### Material to process

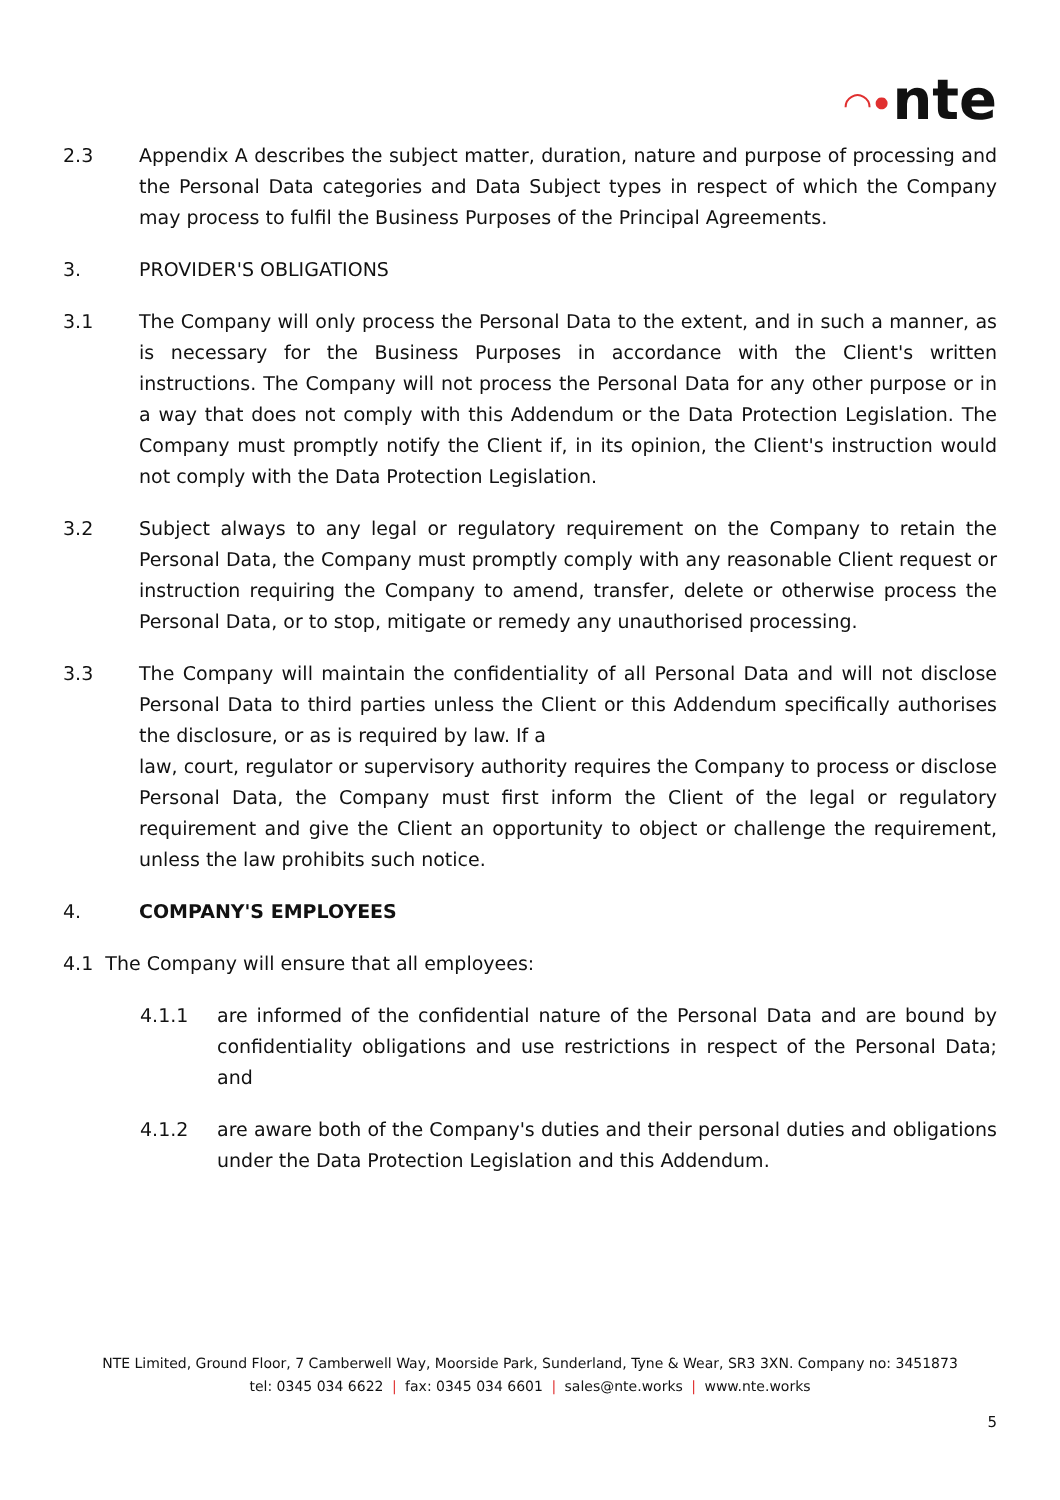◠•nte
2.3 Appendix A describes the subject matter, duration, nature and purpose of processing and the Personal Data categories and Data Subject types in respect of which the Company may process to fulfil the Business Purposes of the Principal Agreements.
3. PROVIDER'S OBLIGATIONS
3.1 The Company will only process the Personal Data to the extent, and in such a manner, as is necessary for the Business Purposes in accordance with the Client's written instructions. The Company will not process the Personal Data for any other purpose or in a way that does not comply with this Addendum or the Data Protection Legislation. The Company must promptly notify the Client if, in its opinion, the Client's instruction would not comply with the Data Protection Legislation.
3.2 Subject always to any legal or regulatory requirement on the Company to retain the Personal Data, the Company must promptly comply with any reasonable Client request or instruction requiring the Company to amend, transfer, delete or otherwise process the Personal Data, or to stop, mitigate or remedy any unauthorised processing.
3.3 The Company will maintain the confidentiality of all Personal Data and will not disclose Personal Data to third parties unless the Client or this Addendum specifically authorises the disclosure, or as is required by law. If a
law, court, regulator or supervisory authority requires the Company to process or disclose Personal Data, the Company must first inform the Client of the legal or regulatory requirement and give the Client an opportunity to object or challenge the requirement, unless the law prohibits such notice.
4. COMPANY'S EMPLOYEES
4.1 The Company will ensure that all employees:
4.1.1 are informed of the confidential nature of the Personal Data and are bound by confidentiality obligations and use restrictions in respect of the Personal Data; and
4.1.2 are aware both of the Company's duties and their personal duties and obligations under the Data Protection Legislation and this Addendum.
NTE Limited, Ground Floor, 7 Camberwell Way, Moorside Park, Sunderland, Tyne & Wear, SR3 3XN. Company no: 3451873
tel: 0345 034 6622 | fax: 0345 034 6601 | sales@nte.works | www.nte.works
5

### Exercise brief
Repeat, word for word, the lines above between the line holding "4.1 The Company" and the line holding "NTE Limited, Ground", inclusive; omit everything else.

### Output below
4.1 The Company will ensure that all employees:
4.1.1 are informed of the confidential nature of the Personal Data and are bound by confidentiality obligations and use restrictions in respect of the Personal Data; and
4.1.2 are aware both of the Company's duties and their personal duties and obligations under the Data Protection Legislation and this Addendum.
NTE Limited, Ground Floor, 7 Camberwell Way, Moorside Park, Sunderland, Tyne & Wear, SR3 3XN. Company no: 3451873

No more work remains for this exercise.